ANA CRISTINA RODRÍGUEZ PINEDA (Guatemala), aligning with CELAC and the Group of Friends, welcomed resolutions adopted by the Human Rights Council with regards to the Expert Mechanism and consultations with indigenous peoples. States were called upon to consider national consultations with indigenous peoples. Sustainable development would not be possible if they and persons of African descent, among others, were not included. Fresh data were required in order to develop projects and ensure that indigenous peoples were not left behind. The empowerment of indigenous women was supported and measures were needed to ensure that all indigenous peoples enjoyed all human rights as well as collective rights.
FERNANDO ANDRÉS MARANI (Argentina), also aligning with CELAC and the Group of Friends, noted the importance of statistics that were inclusive and in keeping with the guidelines of the 2030 Agenda. Such information was critical. Defending the human rights of indigenous peoples was a matter of policy in Argentina, where the Government had undertaken a number of measures over the years, including the recognition of a large number of hectares as indigenous land. Every country faced challenges with regard to indigenous peoples, whose rights had to be given priority by the international community. “We cannot feel smug about this at all,” he said, adding that commitments were called for in order to continue working on that issue.
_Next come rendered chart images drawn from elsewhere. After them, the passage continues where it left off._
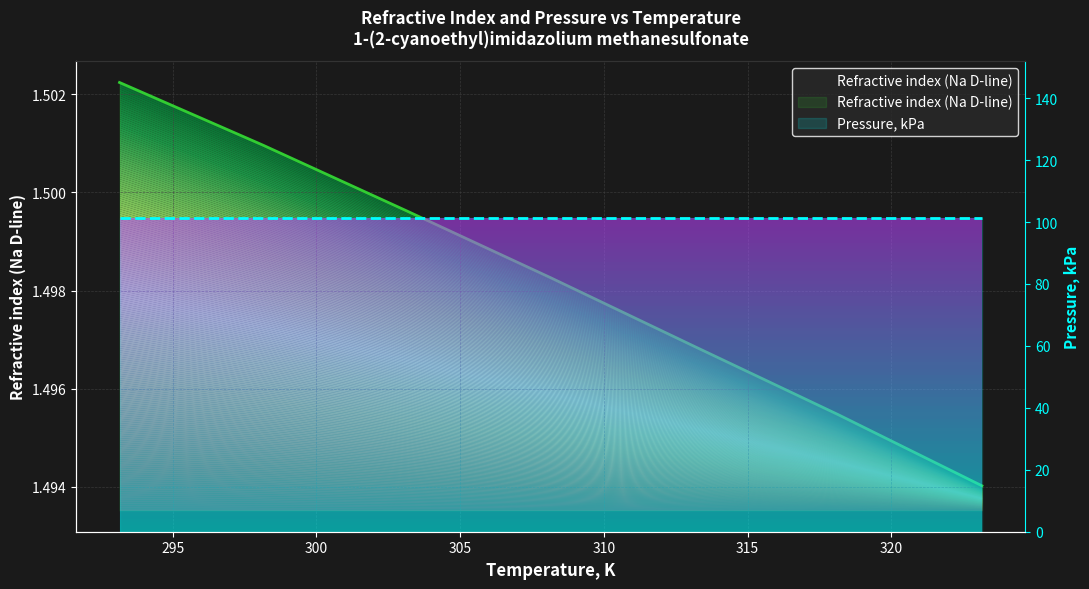

The chart shows a value of 2.7 at 318.15. True or false?

False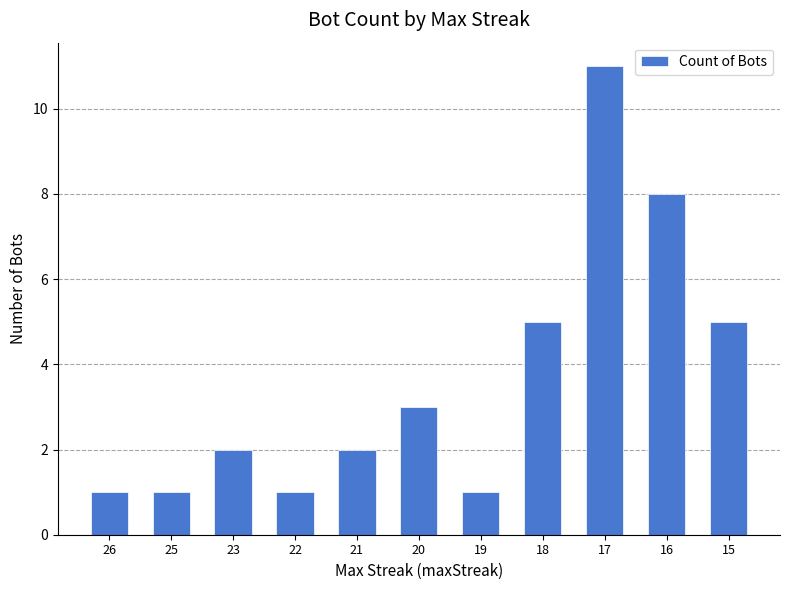

Are the bars horizontal?

No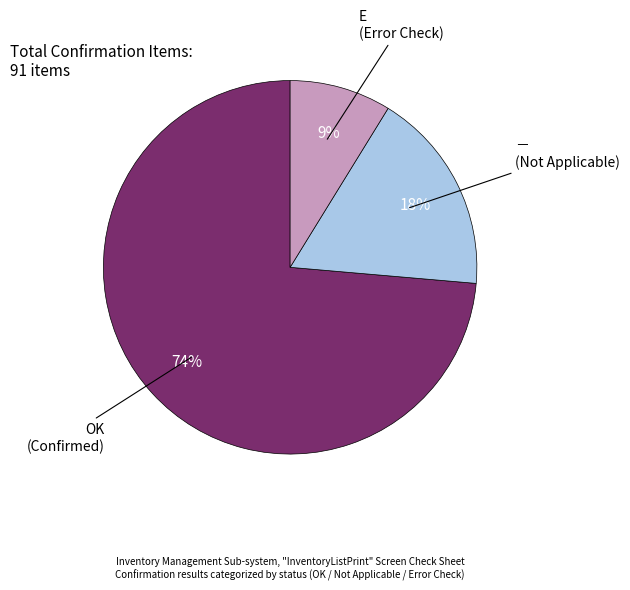

Which slice is the largest?

OK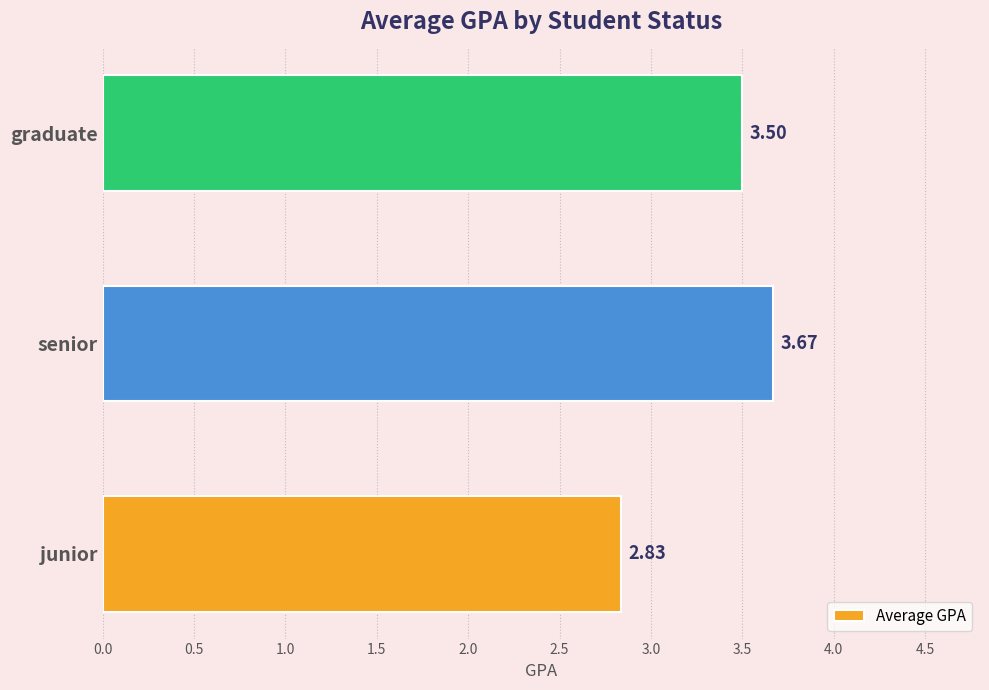

What is the difference between the maximum and minimum values?

0.8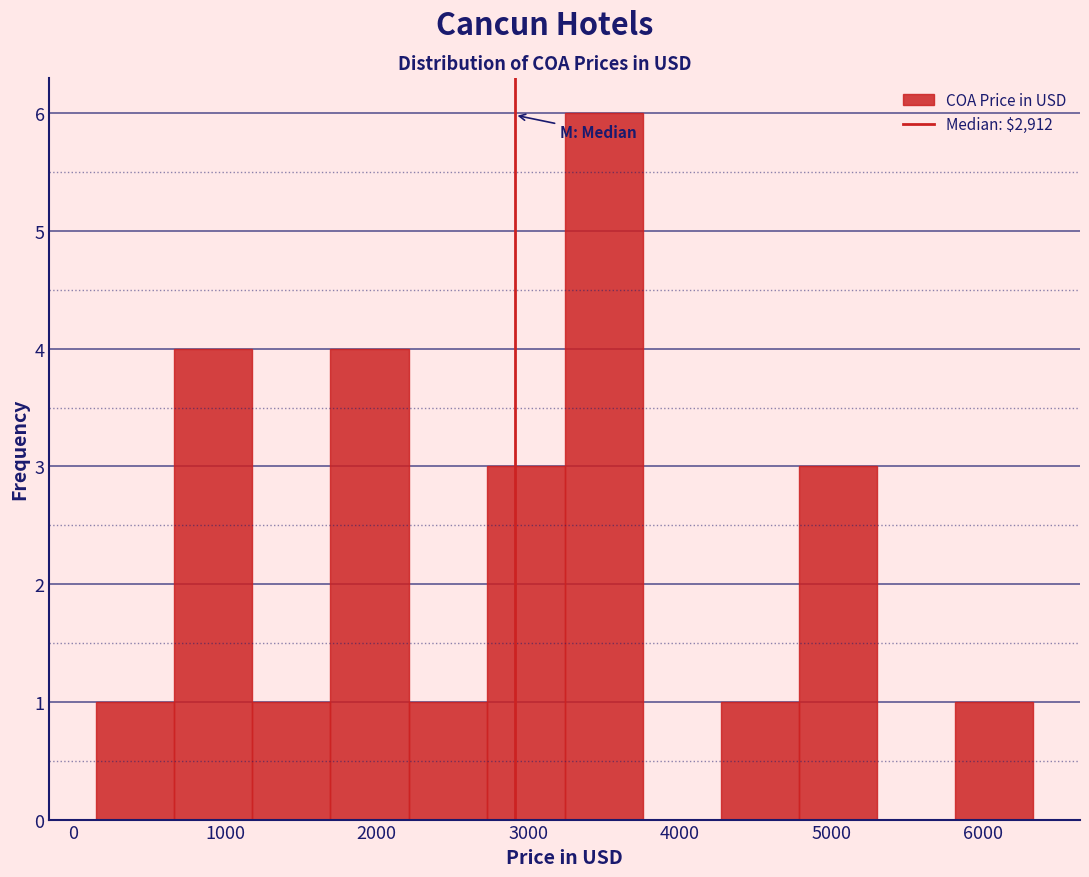

How tall is the bar that spans 2200 to 2700 on the x-axis? Neither the bar edges nor the heights are printed on the chart, so give them approximately, as read against the axes.

1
RUBÉN IGNACIO ZAMORA RIVAS (El Salvador), aligning with CELAC, strongly urged the Special Rapporteur to continue her work and welcomed the recommendation to develop a system-wide action plan for the implementation of the outcome document of the World Conference. El Salvador was committed to the rights of indigenous peoples and had developed a five-year development plan, acknowledging them as a priority group. Progress had been made to ensure their right to health and to recognize their ancestral practices. The Government had invested a large amount of money to protect and perpetuate the traditional language and culture of its indigenous groups. A national action plan was being finalized and would seek to implement the goals of the Declaration, he concluded.
ILLA MAINALI (Nepal) said her country was multi-ethnic, multicultural and multireligious, with almost 40 per cent of its total population constituting indigenous nationalities. Consequently, Nepal attached great importance to indigenous peoples and had promulgated a new Constitution promoting their rights, representation and participation and recognizing all mother tongues as national languages. In addition, the Government had allocated substantial resources to programmes targeting indigenous minorities. It was also committed to protecting and empowering indigenous women and had adopted a rights-based approach to development. The Government was now focusing on reconstruction in the aftermath of massive earthquakes in 2015, which had affected many people, including indigenous peoples, leaving them in vulnerable situations.